● Records:
========================
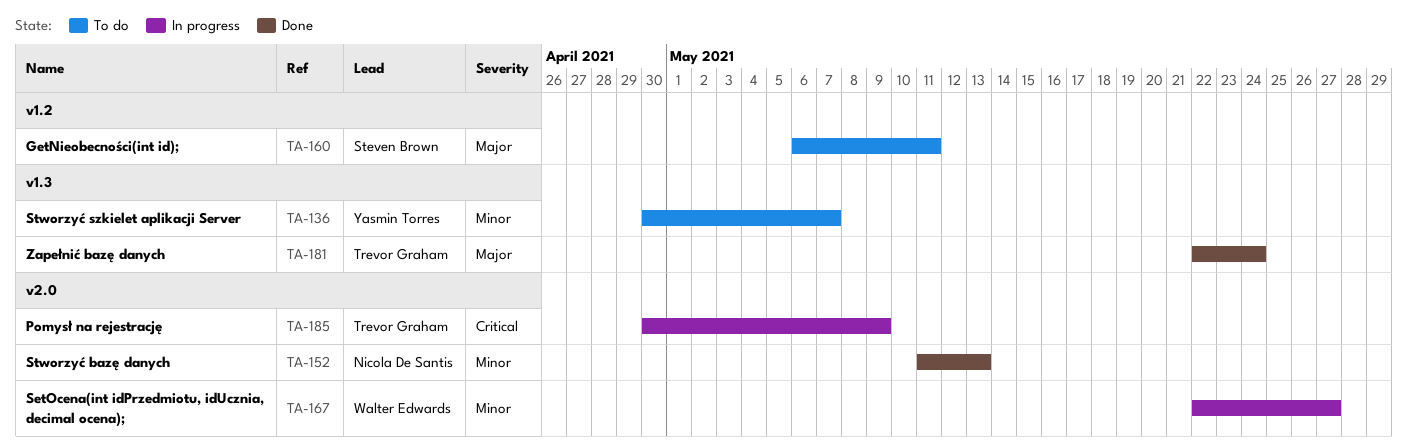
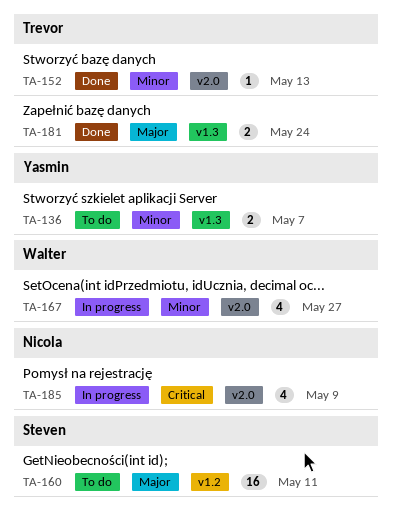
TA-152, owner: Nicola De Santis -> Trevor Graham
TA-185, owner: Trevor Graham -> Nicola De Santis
========================
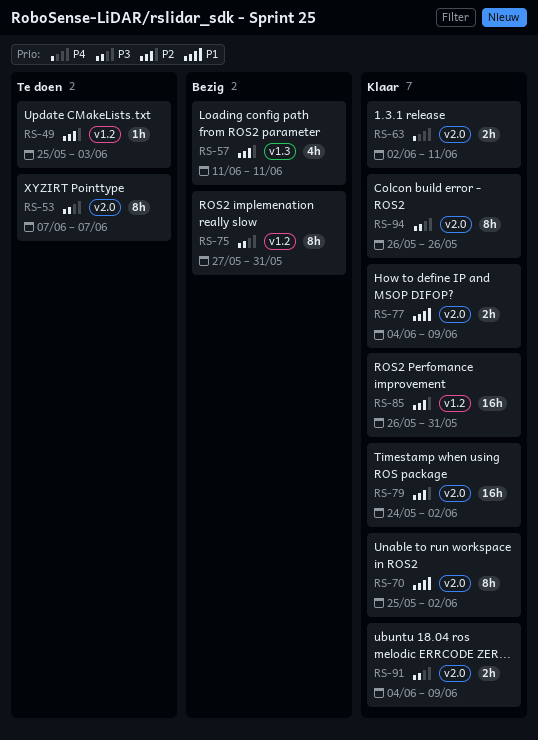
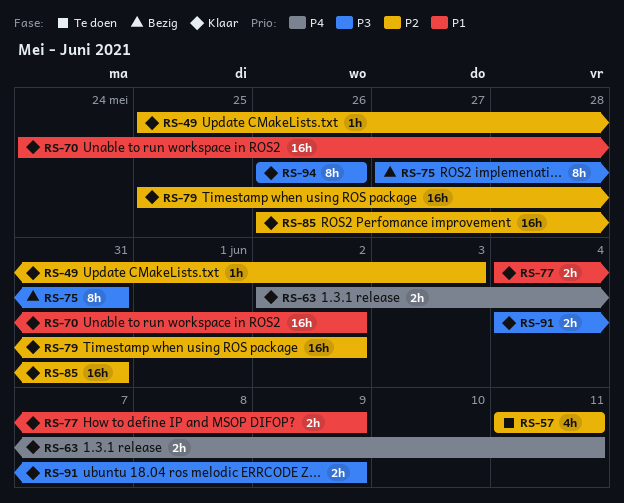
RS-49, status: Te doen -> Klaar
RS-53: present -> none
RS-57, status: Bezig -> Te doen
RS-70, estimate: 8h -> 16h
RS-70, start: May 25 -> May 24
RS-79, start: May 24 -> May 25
========================
● Task: Whenever the word "status" appears in a line of the listing, report that line.

● Exercise output:
RS-49, status: Te doen -> Klaar
RS-57, status: Bezig -> Te doen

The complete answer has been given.